▶ **TASK OBJECTIVE**: Locate every line in the dataset records below that contains the word "Michelin", matching case exactly, and copy each one.

Dataset records:
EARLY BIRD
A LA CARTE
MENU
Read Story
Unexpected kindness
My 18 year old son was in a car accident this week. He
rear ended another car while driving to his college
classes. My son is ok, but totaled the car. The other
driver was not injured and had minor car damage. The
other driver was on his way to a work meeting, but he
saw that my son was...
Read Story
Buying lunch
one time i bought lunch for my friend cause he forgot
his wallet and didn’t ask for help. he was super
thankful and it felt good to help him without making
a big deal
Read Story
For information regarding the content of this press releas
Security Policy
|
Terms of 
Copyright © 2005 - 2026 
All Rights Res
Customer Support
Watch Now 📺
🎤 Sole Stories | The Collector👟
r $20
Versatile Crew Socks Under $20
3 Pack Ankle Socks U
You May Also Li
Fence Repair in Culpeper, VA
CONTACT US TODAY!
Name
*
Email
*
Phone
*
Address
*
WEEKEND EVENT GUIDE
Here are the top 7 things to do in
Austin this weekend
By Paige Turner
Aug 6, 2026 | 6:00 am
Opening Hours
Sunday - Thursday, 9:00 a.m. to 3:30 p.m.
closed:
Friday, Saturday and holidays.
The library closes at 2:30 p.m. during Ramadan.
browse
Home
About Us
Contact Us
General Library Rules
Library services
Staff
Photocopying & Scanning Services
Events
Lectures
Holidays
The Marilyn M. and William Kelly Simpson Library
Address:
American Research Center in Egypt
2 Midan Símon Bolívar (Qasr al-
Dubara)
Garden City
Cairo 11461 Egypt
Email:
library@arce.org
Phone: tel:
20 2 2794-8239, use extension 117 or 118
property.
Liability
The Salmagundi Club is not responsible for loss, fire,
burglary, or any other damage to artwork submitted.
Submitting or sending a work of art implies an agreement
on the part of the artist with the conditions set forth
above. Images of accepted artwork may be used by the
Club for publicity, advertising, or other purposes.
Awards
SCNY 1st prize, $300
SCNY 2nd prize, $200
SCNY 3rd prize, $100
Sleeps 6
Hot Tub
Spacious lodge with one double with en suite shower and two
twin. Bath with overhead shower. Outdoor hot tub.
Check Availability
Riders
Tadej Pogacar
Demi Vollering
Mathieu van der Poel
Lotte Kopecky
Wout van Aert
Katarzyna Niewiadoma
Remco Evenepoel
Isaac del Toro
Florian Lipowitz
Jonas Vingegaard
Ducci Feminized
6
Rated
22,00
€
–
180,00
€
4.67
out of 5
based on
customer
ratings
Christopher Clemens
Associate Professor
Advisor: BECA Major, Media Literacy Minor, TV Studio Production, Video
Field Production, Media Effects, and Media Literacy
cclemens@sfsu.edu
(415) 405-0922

* * *

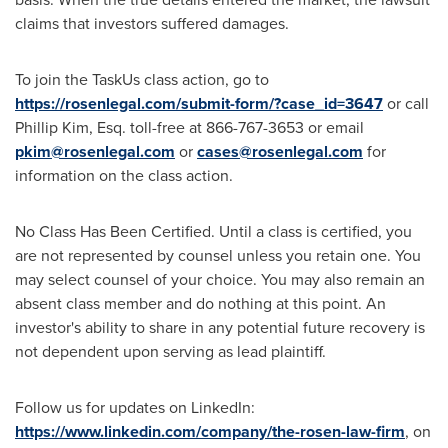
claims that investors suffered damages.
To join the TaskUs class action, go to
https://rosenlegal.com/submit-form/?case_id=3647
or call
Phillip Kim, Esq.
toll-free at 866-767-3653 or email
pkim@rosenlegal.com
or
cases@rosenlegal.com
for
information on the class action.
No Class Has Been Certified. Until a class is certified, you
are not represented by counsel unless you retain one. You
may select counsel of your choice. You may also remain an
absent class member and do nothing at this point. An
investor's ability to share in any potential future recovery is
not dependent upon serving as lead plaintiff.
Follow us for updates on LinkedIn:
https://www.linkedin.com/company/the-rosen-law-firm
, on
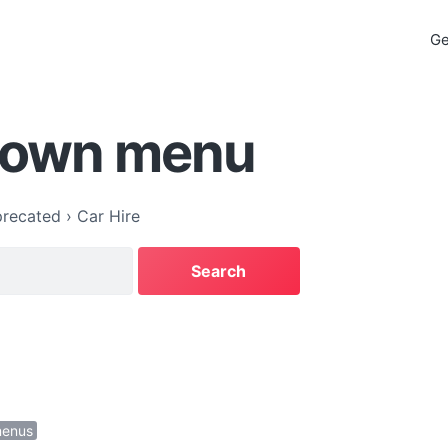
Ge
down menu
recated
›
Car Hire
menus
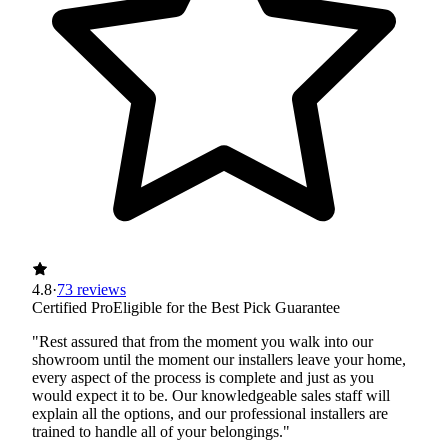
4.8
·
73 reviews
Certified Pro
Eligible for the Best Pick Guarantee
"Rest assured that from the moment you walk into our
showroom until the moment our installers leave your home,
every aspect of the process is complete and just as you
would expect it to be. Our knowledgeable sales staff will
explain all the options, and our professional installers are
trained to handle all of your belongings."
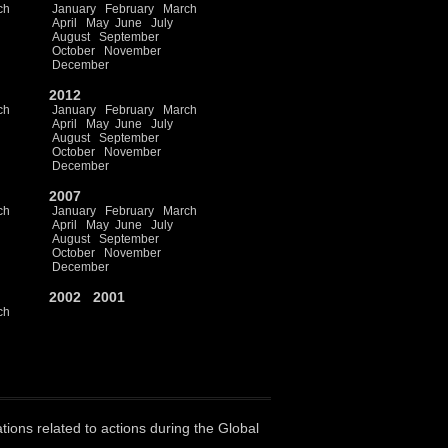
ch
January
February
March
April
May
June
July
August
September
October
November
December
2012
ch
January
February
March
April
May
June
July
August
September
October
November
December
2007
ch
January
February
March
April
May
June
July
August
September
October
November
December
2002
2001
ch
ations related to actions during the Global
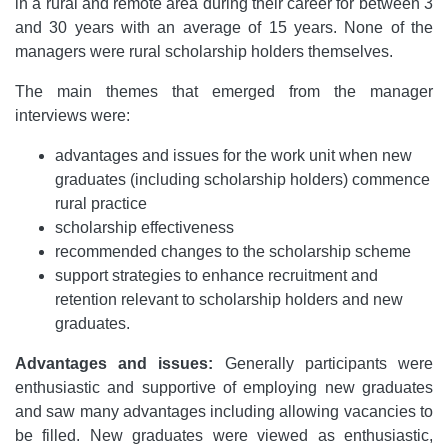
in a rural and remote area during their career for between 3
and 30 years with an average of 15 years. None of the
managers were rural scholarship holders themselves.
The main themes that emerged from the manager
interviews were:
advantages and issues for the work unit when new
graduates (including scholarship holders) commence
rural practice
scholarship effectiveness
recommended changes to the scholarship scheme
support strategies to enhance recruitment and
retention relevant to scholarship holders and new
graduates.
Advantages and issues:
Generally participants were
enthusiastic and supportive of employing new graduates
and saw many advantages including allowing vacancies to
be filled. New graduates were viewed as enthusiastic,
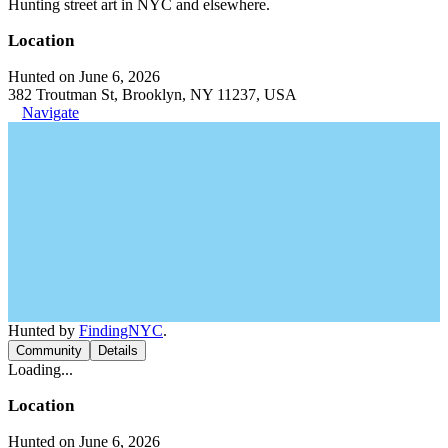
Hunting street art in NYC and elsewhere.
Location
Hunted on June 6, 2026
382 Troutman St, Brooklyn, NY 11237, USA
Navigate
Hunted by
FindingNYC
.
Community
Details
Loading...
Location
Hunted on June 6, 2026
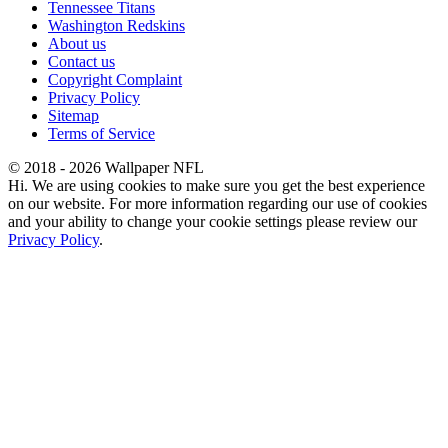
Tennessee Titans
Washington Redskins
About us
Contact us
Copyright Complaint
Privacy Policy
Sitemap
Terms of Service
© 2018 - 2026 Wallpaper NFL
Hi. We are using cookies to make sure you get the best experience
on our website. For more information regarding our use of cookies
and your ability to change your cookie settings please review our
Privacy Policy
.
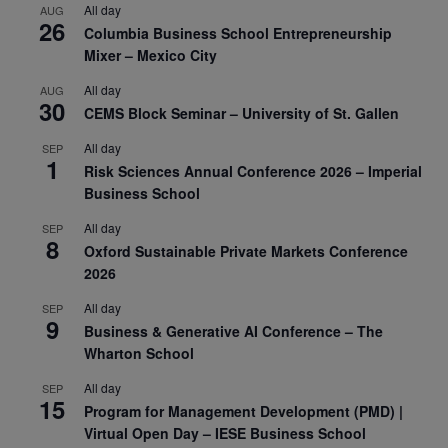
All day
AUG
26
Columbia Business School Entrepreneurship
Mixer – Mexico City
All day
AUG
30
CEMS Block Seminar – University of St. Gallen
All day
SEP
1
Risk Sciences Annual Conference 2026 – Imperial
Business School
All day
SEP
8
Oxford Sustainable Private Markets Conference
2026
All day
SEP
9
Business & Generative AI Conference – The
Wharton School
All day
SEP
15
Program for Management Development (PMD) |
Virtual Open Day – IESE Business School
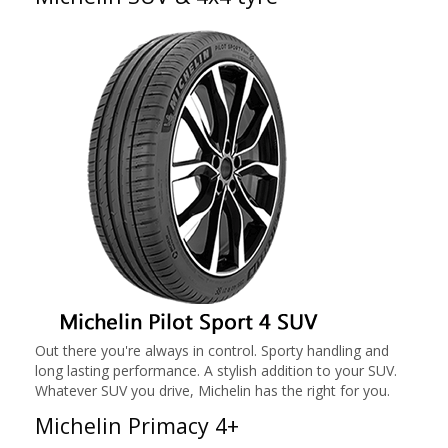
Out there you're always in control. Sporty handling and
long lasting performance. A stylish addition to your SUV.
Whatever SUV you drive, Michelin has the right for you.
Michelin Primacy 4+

--

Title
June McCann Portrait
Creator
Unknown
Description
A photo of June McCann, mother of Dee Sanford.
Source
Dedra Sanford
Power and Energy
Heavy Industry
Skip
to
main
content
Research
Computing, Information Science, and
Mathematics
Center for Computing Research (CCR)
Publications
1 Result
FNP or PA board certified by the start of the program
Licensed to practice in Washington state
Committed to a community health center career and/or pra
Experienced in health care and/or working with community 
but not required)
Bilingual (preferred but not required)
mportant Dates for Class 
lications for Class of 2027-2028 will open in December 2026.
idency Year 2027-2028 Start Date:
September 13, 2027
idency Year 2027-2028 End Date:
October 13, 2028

▶ **WRITTEN RESPONSE**:
Whatever SUV you drive, Michelin has the right for you.
Michelin Primacy 4+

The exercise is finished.